Instructions for the task: In the data below, find the line that contains "Outlined on this slice (expert" and the line that contains "- lesion 1 (tumor, hilum". Copy both, plus every line between them, exactly.

Stored data:
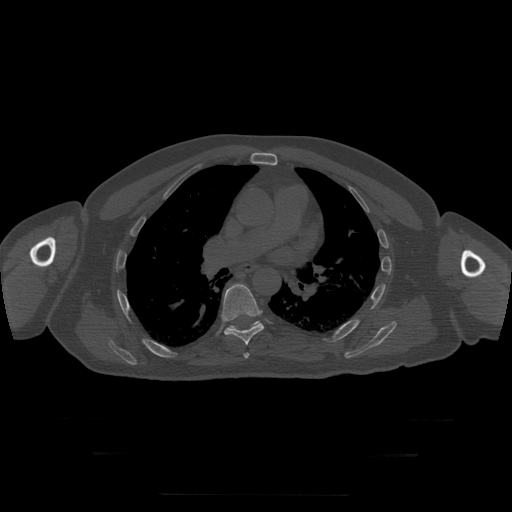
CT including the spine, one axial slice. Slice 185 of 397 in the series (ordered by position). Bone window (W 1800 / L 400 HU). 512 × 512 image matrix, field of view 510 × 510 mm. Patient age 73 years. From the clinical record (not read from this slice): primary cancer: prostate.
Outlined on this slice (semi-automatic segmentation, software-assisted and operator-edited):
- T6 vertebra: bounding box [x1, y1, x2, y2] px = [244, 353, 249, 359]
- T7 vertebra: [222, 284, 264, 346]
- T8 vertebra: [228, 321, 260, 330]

--

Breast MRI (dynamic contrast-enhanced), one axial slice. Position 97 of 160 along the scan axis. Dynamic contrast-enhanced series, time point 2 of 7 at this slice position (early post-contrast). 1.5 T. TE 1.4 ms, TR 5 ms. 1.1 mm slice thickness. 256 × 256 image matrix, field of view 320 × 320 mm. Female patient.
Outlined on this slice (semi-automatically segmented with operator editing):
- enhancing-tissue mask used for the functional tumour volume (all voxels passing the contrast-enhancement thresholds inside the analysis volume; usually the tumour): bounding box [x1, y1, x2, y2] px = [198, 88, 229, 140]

...

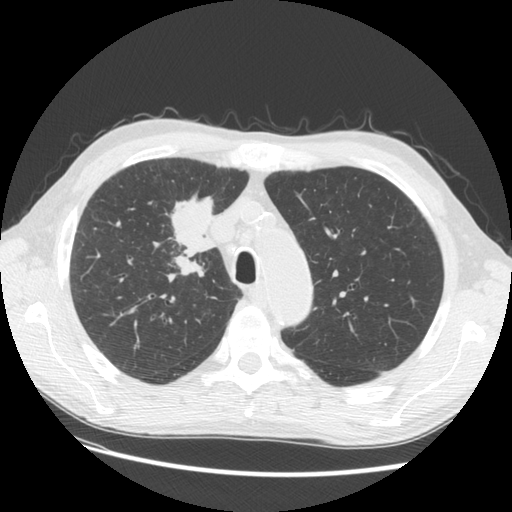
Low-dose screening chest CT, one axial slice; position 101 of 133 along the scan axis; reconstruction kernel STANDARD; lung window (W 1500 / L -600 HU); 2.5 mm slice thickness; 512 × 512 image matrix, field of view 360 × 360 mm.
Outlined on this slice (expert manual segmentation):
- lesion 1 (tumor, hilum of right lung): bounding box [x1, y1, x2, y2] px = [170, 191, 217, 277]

Problem solution:
Outlined on this slice (expert manual segmentation):
- lesion 1 (tumor, hilum of right lung): bounding box [x1, y1, x2, y2] px = [170, 191, 217, 277]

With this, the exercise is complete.